ACTIVITY
Quote the listing below verbatim, everything from its first line down to the line containing "0.001961, 0.285203, 0.574898]]", both ends included, and leave the pictures out of your answer.

--- START ---

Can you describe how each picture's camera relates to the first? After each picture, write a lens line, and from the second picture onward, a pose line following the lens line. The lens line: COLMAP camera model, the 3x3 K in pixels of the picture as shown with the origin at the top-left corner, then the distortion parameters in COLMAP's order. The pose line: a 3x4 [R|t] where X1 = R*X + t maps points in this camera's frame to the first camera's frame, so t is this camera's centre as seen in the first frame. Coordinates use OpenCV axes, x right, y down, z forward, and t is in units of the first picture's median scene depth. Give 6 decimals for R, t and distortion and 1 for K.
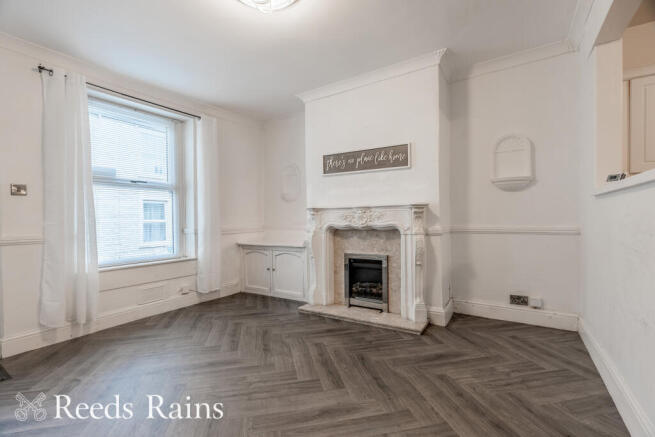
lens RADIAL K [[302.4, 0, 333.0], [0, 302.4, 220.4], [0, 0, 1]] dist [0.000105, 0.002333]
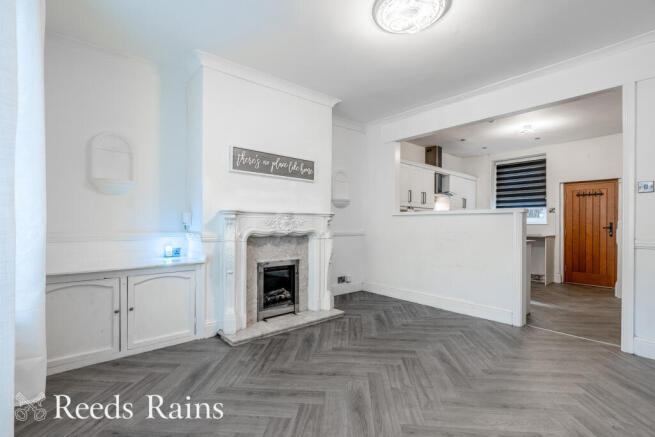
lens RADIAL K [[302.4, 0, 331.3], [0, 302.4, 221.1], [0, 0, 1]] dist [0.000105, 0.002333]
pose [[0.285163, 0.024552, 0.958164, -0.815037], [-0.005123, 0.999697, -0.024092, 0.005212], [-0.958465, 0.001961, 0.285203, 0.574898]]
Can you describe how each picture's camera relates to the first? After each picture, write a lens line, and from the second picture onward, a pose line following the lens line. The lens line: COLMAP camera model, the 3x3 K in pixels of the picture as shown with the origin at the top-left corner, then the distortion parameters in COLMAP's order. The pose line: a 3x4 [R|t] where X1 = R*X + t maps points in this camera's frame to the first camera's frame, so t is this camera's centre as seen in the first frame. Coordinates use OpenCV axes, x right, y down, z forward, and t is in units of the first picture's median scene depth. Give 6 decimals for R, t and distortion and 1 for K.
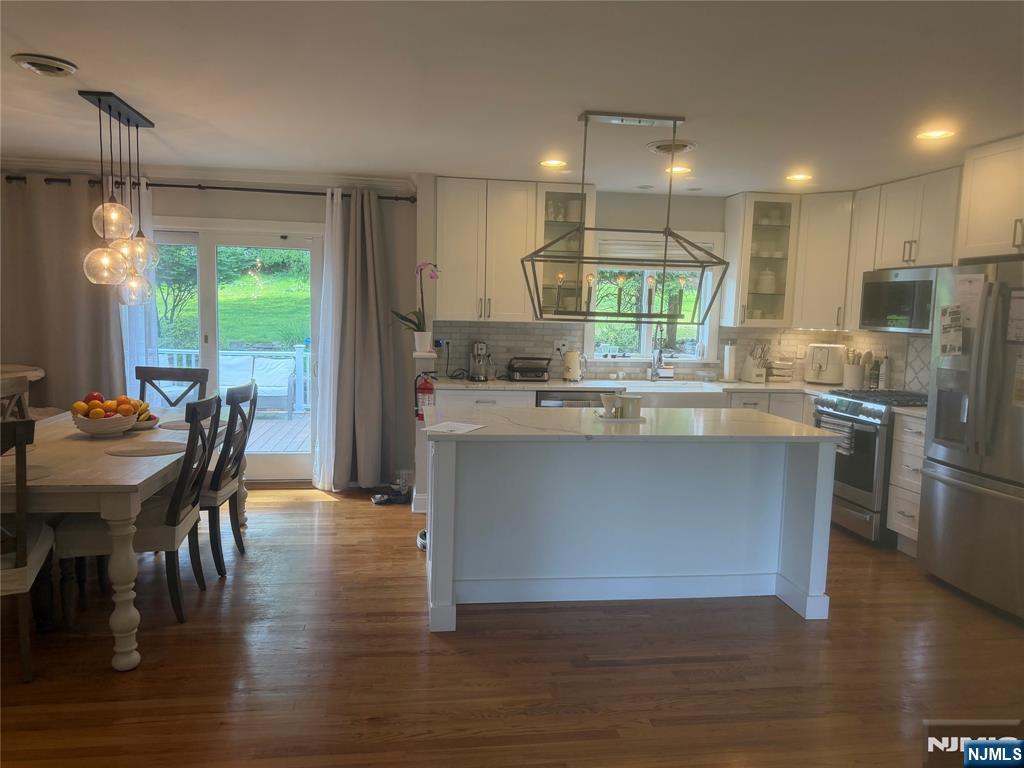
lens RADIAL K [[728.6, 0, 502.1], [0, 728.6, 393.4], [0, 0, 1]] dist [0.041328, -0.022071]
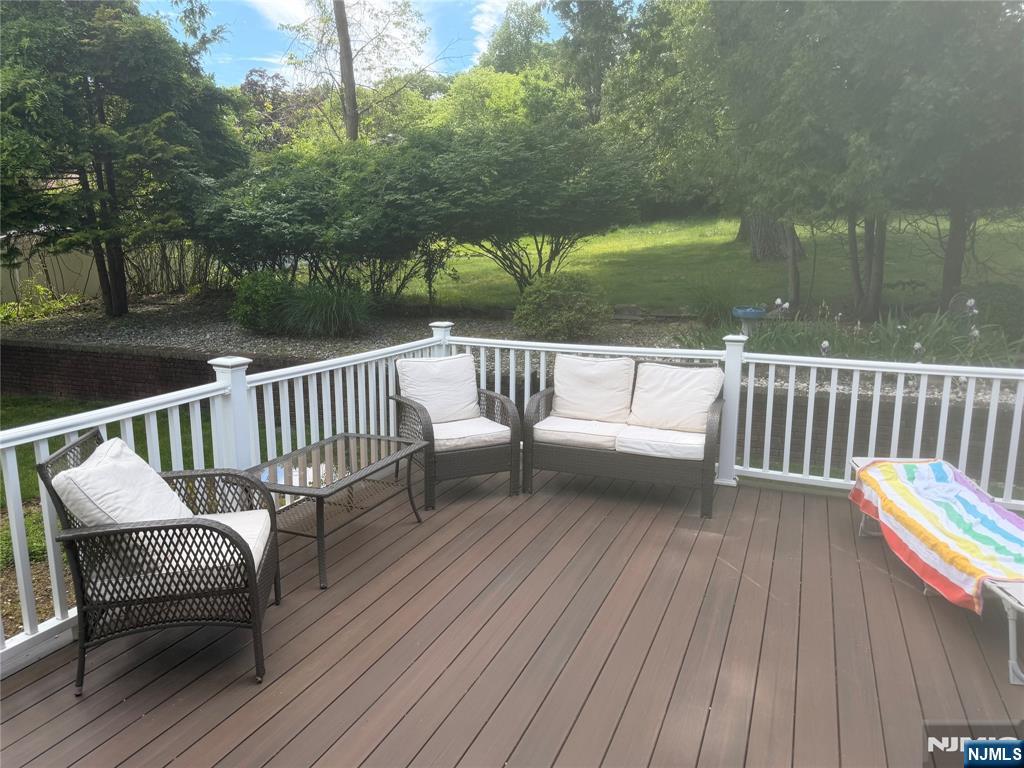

--- END ---

RESPONSE AREA
Can you describe how each picture's camera relates to the first? After each picture, write a lens line, and from the second picture onward, a pose line following the lens line. The lens line: COLMAP camera model, the 3x3 K in pixels of the picture as shown with the origin at the top-left corner, then the distortion parameters in COLMAP's order. The pose line: a 3x4 [R|t] where X1 = R*X + t maps points in this camera's frame to the first camera's frame, so t is this camera's centre as seen in the first frame. Coordinates use OpenCV axes, x right, y down, z forward, and t is in units of the first picture's median scene depth. Give 6 decimals for R, t and distortion and 1 for K.
lens RADIAL K [[302.4, 0, 333.0], [0, 302.4, 220.4], [0, 0, 1]] dist [0.000105, 0.002333]
lens RADIAL K [[302.4, 0, 331.3], [0, 302.4, 221.1], [0, 0, 1]] dist [0.000105, 0.002333]
pose [[0.285163, 0.024552, 0.958164, -0.815037], [-0.005123, 0.999697, -0.024092, 0.005212], [-0.958465, 0.001961, 0.285203, 0.574898]]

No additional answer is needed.